Your computer is strictly more computationally powerful than an FSM or PDA, even though you could represent particular states of your computer this way.
The fact that you can model an arbitrary CFG as an regular language with limited recursion depth does not mean there’s no meaningful distinction between regular languages and CFG.
> you can execute arbitrary programs with your PC represented as an FSM
You cannot execute arbitrary programs with your PC, your PC is limited in how much memory and storage it has access to.

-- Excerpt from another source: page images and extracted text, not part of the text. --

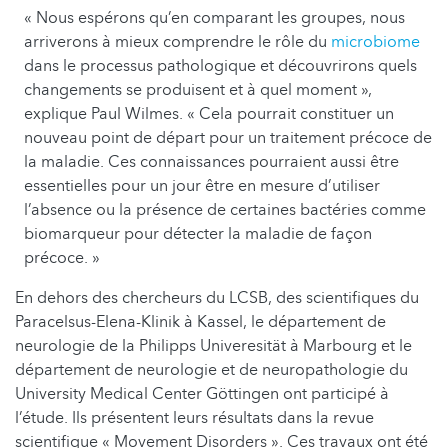
« Nous espérons qu’en comparant les groupes, nous
arriverons à mieux comprendre le rôle du
microbiome
dans le processus pathologique et découvrirons quels
changements se produisent et à quel moment »,
explique Paul Wilmes. « Cela pourrait constituer un
nouveau point de départ pour un traitement précoce de
la maladie. Ces connaissances pourraient aussi être
essentielles pour un jour être en mesure d’utiliser
l’absence ou la présence de certaines bactéries comme
biomarqueur pour détecter la maladie de façon
précoce. »
En dehors des chercheurs du LCSB, des scientifiques du
Paracelsus-Elena-Klinik à Kassel, le département de
neurologie de la Philipps Univeresität à Marbourg et le
département de neurologie et de neuropathologie du
University Medical Center Göttingen ont participé à
l’étude. Ils présentent leurs résultats dans la revue
scientifique « Movement Disorders ». Ces travaux ont été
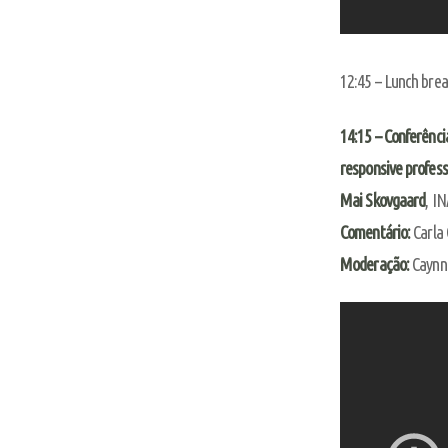
12:45 – Lunch brea
14:15 – Conferênci
responsive profess
Mai Skovgaard
, I
Comentário:
Carla 
Moderação:
Caynn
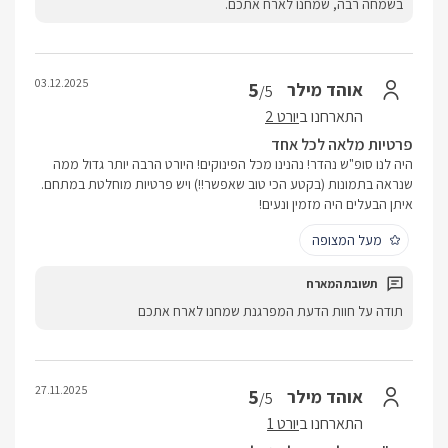
בשמחה רבה, שמחנו לארח אתכם.
03.12.2025
5
אוהד מילר
/5
התארחנו ב
יורט 2
פרטיות מלאה לכל אחד
היה לנו סופ"ש נהדר! נהנינו מכל הפינוקים! היורט הרבה יותר גדול ממה
שנראה בתמונות (בקטע הכי טוב שאפשר!!) ויש פרטיות מוחלטת במתחם.
איתן הבעלים היה מזמין ונעים!
מעל המצופה
תודה על חוות הדעת המפרגנת שמחנו לארח אתכם
27.11.2025
5
אוהד מילר
/5
התארחנו ב
יורט 1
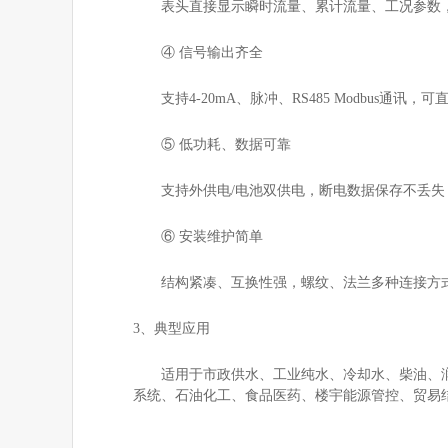
表头直接显示瞬时流量、累计流量、工况参数
④ 信号输出齐全
支持
4-20mA、脉冲、RS485 Modbus通讯
⑤ 低功耗、数据可靠
支持外供电
/电池双供电，断电数据保存不丢
⑥ 安装维护简单
结构紧凑、互换性强，螺纹、法兰多种连接方
3、典型应用
适用于市政供水、工业纯水、冷却水、柴油、
系统、石油化工、食品医药、楼宇能源管控、贸易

>Your computer is strictly more computationally powerful
The abstract computer is, but _your_ computer is not.
>model an arbitrary CFG as an regular language with limited recursion depth does not mean there’s no meaningful distinction between regular languages and CFG
Yes this I agree. But going back to your argument, claiming that LLMs with a fixed context-window are basically markov chains so they can't do anything useful is reductio ad absurdum in the exact same way as claiming that real-world computers are finite state machines.

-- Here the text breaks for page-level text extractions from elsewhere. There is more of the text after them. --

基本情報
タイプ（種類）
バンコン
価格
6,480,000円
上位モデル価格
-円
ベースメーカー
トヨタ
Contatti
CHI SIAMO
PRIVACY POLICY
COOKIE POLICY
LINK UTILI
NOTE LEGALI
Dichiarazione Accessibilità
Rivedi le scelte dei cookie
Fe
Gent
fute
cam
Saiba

A more useful argument on the upper-bound of computational power would be along the lines of circuit complexity I think. But even this does not really matter. An LLM does not need to be turing complete even conceptually. When paired with tool-use, it suffices that the LLM can merely generate programs that are then fed into an interpreter. (And the grammar of turing-complete programming languages can be made simple enough, you can encode Brainfuck in a CFG). So even if an LLM could only ever produce programs with a CFG grammar, the combination of LLM + brainfuck executor would give turing completeness.
I never claimed that. They demonstrate just how powerful Markov chains can be with sophisticated state representations. Obviously LLMs are useful, I have never claimed otherwise.
Additionally, it doesn’t require any logical leaps to understand decoder only LLMs as Markov Chains, they preserve the Markov Property and otherwise be have exactly like them. It’s worth noting that encoder-decoder LLMs do not preserve the Markov property and can not be considered Markov chains.
Edit: I saw that post and at the time was disappointed by how confused the author was about those topics and how they apply to the subject.